Leise spricht der Mann. Freundlich wirkt er, fast ein bisschen bieder, jedenfalls nicht wie einer, der Europa unter Strom setzen will. Genau das aber hat Lars G. Josefsson vor. Er spricht von „unserer Vision“, und er meint kühle Strategien zur Flurbereinigung auf dem kontinentalen Energiemarkt; er prophezeit wachsenden Konkurrenzdruck, und er lässt keinen Zweifel an seiner Entschlossenheit, lieber zu fressen als sich fressen zu lassen: „In zehn Jahren“, sagt der Vorstandschef des schwedischen Stromkonzerns Vattenfall, „werden in Europa fünf oder sechs Unternehmen den Markt bestimmen, und Vattenfall wird eines davon sein.“

Gestern kam er eigens aus Stockholm nach Hamburg gejettet, um im noblen Überseeclub zu verkünden, dass „Wasserfall“ seine Beteiligung bei den Hamburgischen Electricitäts-Werken (HEW) auf 71,2 Prozent aufgestockt hat: 37,2 Prozent wurden den Konzernen Eon und Sydkraft abgekauft und 7,8 Prozent bei Kleinanlegern eingesammelt, 25,1 Prozent hatte Vattenfall bereits im November vorigen Jahres der Stadt Hamburg für 1,7 Milliarden Mark abgekauft. Der Rest von 3,7 Prozent Streubesitz von Kleinaktionären stört Josefsson ebensowenig wie der 25,1-prozentige Anteil, den Hamburg noch hält. Denn Vattenfall ist sich seiner Sache sicher.

Ortwin Runde dürfe seinetwegen gerne Aufsichtsratsvorsitzender bei den HEW bleiben, sagt Josefsson, denn der Bürgermeister sei „ein kluger und wirtschaftlich denkender Mann“. Da falle es nicht ins Gewicht, dass Hamburg nach Aktienrecht über eine Sperrminorität verfügt. „Unsere Partnerschaft mit der Stadt ist sehr gut“, sagt Josefsson, „und ich denke, die Atmosphäre wird gut bleiben.“ Kaufen will er den zweiten Hamburger Anteil aber nicht: „Wir haben keinen gesteigerten Bedarf mehr dafür.“ Allerdings sieht der Vertrag mit der Stadt vor, dass Vattenfall bis Ende 2002 diese Aktien für ebenfalls 1,7 Milliarden Mark erwerben muss, wenn Hamburg sie loswerden will. Und das wird die finanziell klamme Stadt in gut einem Jahr, nach der Bürgerschaftswahl, wollen. „Ja“, sagt Josefsson, „das wird dann teuer“, und ihm ist anzumerken, dass er das Geld lieber sinnvoll investieren würde, nun, da er bei den HEW eh die Richtung bestimmt.

+ + +

[AUFGABE]
Erklären Sie anhand des Auszugs in ein bis drei Sätzen, warum der Erwerb des zweiten Hamburger Anteils laut Josefsson „teuer“ wird. Die Einträge haben damit nichts zu tun.

+ + +

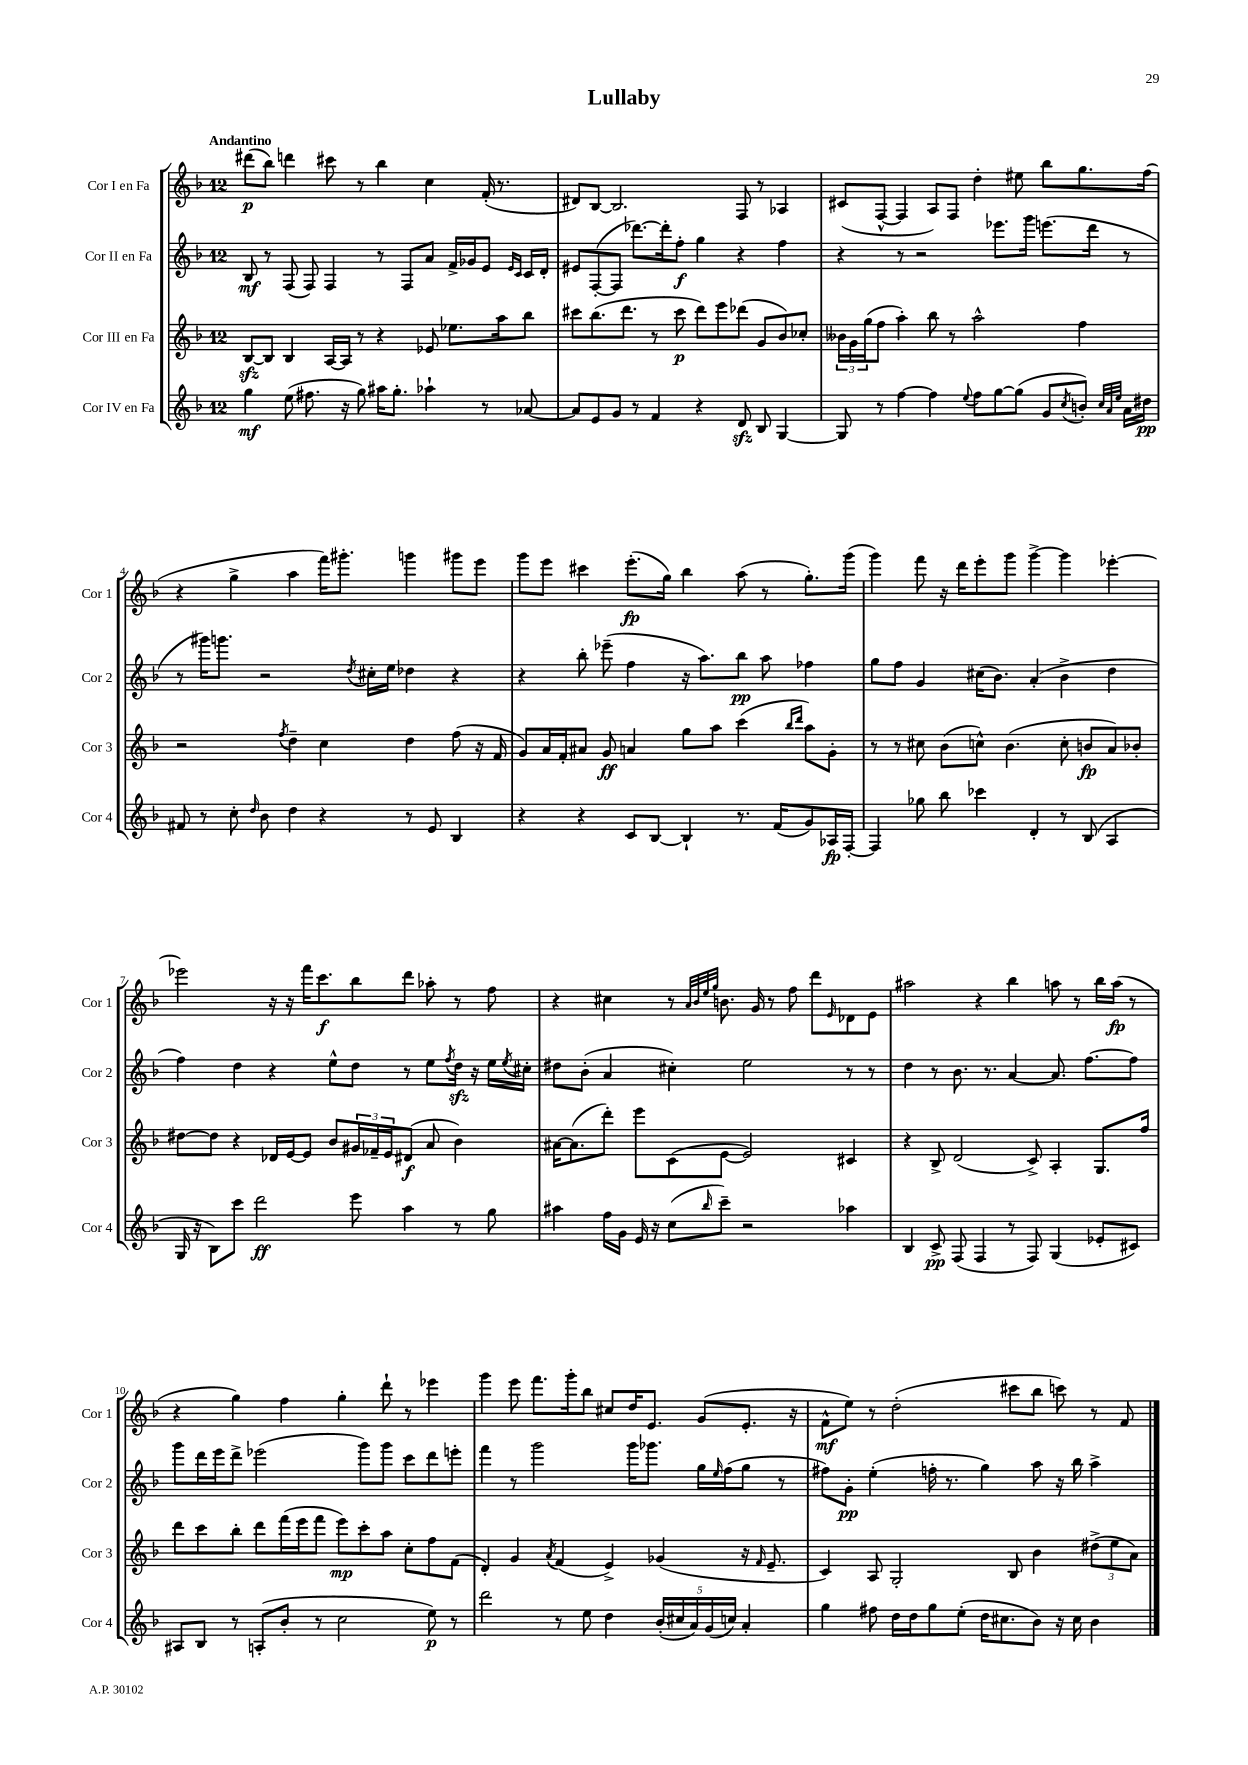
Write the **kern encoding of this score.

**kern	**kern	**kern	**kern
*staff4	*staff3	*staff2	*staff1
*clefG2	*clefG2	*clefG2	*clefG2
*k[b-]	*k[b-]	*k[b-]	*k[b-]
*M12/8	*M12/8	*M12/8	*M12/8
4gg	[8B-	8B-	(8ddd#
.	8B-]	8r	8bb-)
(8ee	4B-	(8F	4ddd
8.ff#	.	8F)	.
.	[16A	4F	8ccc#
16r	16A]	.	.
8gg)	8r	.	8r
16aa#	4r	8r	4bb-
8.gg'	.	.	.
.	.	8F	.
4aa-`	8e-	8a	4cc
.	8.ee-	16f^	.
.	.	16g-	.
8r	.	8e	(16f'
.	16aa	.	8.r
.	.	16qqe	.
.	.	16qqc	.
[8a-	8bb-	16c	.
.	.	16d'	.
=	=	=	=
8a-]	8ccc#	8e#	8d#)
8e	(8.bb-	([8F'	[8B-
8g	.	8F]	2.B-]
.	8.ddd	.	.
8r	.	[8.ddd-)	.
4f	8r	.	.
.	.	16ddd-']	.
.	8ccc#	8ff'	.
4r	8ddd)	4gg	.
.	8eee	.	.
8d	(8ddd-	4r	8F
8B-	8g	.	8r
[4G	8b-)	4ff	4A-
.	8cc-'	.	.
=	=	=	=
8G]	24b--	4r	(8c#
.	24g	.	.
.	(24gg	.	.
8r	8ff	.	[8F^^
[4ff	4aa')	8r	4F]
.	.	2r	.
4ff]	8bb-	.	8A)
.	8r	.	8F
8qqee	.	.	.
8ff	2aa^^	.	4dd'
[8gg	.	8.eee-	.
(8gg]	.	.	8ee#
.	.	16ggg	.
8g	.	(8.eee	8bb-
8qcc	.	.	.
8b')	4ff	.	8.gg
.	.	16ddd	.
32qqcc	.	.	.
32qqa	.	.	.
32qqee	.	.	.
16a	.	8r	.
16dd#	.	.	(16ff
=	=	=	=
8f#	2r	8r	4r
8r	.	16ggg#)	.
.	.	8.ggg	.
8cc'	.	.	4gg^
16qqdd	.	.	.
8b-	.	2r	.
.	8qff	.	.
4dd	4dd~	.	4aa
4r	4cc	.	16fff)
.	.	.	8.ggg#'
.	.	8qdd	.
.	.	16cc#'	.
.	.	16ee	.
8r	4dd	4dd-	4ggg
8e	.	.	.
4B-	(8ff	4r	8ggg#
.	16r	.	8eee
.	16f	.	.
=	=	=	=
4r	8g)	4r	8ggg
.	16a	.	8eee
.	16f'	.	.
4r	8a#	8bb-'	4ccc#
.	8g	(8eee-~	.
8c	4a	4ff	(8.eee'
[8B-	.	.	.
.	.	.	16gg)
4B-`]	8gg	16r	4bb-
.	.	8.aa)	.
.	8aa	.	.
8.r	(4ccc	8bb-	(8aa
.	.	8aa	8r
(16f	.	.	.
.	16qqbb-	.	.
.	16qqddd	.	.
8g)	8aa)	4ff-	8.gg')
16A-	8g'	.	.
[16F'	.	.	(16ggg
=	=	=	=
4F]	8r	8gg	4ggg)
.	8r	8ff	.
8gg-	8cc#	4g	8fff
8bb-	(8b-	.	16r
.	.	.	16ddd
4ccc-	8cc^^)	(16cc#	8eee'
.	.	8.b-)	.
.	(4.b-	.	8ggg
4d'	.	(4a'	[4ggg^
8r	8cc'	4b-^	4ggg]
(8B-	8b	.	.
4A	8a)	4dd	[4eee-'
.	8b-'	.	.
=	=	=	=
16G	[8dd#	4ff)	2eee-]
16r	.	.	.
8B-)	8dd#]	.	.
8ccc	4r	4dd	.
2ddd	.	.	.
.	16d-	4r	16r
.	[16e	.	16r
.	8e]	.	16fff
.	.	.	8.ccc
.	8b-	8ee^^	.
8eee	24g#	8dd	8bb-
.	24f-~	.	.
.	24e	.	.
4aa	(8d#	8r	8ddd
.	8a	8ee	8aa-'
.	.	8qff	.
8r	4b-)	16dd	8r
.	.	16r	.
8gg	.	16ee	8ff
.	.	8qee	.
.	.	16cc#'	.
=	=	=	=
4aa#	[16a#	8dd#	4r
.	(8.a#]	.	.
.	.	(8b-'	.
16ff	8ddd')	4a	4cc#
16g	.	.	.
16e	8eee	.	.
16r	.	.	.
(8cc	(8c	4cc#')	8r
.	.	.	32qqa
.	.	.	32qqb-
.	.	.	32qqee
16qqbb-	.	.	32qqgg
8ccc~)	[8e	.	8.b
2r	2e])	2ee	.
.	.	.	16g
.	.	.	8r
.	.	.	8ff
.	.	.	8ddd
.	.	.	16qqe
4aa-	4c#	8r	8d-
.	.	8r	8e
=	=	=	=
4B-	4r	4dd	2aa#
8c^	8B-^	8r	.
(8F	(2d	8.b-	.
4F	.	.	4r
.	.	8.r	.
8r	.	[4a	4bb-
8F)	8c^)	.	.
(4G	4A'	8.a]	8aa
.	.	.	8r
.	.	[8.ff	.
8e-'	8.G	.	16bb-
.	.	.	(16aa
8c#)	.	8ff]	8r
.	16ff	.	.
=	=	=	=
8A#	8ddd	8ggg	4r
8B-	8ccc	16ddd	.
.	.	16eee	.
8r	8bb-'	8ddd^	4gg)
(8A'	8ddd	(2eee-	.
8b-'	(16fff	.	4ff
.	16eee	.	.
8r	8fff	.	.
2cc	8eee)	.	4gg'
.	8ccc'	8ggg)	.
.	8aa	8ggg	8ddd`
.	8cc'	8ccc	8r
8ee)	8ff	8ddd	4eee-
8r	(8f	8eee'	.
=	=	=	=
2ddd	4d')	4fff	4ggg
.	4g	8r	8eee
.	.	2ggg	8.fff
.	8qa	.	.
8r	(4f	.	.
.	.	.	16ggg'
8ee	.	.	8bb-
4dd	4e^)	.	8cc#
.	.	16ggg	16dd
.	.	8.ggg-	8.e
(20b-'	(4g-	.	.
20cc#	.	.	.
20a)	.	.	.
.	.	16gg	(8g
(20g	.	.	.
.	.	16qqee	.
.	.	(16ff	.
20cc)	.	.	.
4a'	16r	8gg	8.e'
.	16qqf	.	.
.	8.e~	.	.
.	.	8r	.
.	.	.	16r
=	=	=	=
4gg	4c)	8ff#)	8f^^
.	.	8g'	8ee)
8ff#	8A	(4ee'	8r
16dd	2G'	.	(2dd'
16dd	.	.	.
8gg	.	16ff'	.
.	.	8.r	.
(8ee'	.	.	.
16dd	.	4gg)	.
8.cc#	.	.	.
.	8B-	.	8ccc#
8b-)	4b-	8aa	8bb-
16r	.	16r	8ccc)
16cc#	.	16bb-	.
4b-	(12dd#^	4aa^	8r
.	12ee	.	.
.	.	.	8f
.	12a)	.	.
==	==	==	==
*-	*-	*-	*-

+ + +

[LÖSUNG]
Der Vertrag mit der Stadt verpflichtet Vattenfall, diese Aktien bis Ende 2002 für 1,7 Milliarden Mark zu kaufen, wenn Hamburg sie abgeben will. Die finanziell klamme Stadt wird das nach der Bürgerschaftswahl in gut einem Jahr wollen, obwohl Vattenfall keinen gesteigerten Bedarf mehr an dem Anteil hat.